In the proof, a pentagon will be considered. However, the proof is valid for any polygon.

For any pentagon, two non-intersecting diagonals can be drawn to divide the pentagon into three triangles. In the case of an arbitrary polygon with $n$ vertices, $n−3$ non-intersecting diagonals can be drawn to divide the polygon into $n−2$ triangles.

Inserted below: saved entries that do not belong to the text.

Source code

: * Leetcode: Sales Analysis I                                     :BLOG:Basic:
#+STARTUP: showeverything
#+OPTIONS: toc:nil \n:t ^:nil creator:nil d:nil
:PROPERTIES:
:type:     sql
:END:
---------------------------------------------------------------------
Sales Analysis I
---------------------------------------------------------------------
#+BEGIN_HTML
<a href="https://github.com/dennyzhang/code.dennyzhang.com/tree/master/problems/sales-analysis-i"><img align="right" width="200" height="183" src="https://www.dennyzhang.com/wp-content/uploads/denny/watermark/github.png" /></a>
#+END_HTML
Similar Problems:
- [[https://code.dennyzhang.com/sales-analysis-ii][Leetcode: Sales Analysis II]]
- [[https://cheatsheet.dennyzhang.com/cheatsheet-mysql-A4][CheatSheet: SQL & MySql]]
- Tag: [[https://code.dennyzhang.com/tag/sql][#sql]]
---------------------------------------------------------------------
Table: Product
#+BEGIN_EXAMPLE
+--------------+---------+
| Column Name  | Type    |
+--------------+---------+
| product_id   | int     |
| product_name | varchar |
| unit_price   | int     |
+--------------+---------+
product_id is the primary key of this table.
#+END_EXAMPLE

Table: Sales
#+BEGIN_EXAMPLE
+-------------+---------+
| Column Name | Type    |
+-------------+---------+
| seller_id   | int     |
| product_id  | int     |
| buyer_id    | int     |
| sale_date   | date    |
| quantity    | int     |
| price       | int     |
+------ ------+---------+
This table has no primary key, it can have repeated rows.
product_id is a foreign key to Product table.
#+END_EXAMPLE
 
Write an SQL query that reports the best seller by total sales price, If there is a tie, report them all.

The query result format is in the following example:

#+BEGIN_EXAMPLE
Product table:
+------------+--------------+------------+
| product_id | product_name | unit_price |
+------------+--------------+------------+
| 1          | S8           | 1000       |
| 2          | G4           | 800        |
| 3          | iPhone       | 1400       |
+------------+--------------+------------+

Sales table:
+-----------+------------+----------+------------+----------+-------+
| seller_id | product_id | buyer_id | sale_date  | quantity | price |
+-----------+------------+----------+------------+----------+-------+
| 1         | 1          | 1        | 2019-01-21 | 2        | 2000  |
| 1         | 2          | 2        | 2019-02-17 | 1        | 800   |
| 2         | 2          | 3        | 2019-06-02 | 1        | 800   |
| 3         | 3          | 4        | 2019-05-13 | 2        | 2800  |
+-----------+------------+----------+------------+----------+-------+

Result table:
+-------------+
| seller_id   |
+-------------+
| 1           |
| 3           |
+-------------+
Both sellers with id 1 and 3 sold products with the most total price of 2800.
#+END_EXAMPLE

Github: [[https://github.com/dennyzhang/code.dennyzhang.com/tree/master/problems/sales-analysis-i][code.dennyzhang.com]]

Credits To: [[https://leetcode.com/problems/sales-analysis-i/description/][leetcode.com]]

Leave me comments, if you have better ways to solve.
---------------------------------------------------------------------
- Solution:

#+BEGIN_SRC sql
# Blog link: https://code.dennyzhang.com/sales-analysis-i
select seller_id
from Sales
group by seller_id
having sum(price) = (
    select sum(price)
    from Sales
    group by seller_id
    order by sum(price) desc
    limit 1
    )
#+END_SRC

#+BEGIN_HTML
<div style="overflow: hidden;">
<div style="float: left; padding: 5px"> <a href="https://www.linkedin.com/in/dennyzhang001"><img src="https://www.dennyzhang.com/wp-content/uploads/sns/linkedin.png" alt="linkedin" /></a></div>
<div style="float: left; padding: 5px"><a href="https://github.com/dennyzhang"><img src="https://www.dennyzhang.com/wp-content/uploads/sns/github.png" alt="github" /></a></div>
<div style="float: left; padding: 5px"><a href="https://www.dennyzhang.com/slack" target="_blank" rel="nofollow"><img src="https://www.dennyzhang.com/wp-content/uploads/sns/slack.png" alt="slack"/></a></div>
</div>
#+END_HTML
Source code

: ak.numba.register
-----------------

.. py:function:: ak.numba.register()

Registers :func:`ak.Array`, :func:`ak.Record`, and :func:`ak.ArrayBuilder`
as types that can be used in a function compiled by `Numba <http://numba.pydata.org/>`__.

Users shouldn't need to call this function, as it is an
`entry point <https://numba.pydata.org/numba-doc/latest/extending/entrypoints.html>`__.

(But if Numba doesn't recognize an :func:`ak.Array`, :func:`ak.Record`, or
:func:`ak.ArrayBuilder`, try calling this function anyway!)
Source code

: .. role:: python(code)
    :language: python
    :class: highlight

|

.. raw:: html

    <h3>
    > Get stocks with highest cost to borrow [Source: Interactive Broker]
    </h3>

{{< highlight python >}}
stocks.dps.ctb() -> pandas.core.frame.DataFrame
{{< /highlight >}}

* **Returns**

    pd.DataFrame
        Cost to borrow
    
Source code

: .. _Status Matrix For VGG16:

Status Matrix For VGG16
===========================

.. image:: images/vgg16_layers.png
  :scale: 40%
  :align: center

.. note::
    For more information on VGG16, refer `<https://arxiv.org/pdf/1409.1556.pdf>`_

Let $P$ be the sum of the measures of the angles of $ABCDE,$ and $S_{1},$ $S_{2},$ and $S_{3}$ be the sums of the measures of angles of $△BCD,$ $△BDE,$ and $△BEA,$ respectively. It can be noted that the sum of angle measures of the pentagon is equal to the total of the sums of angle measures of the three triangles.$P=S_{1}+S_{2}+S_{3} $

By the Triangle Angle Sum Theorem, the sum of angle measures of each triangle is equal to $180_{∘}.$ Then, $180_{∘}$ can be substituted for $S_{1},$ $S_{2},$ and $S_{3}.$
$P=S_{1}+S_{2}+S_{3}⇕P=180_{∘}+180_{∘}+180_{∘} $

This means that $P$ is equal to $3⋅180_{∘},$ or $(5−2)⋅180_{∘}.$ In the case of an arbitrary polygon with $n$ vertices, there are $n−2$ triangles, so the sum of the angle measures of the polygon is $(n−2)⋅180_{∘}.$ This proves the theorem. $P=(n−2)180_{∘}$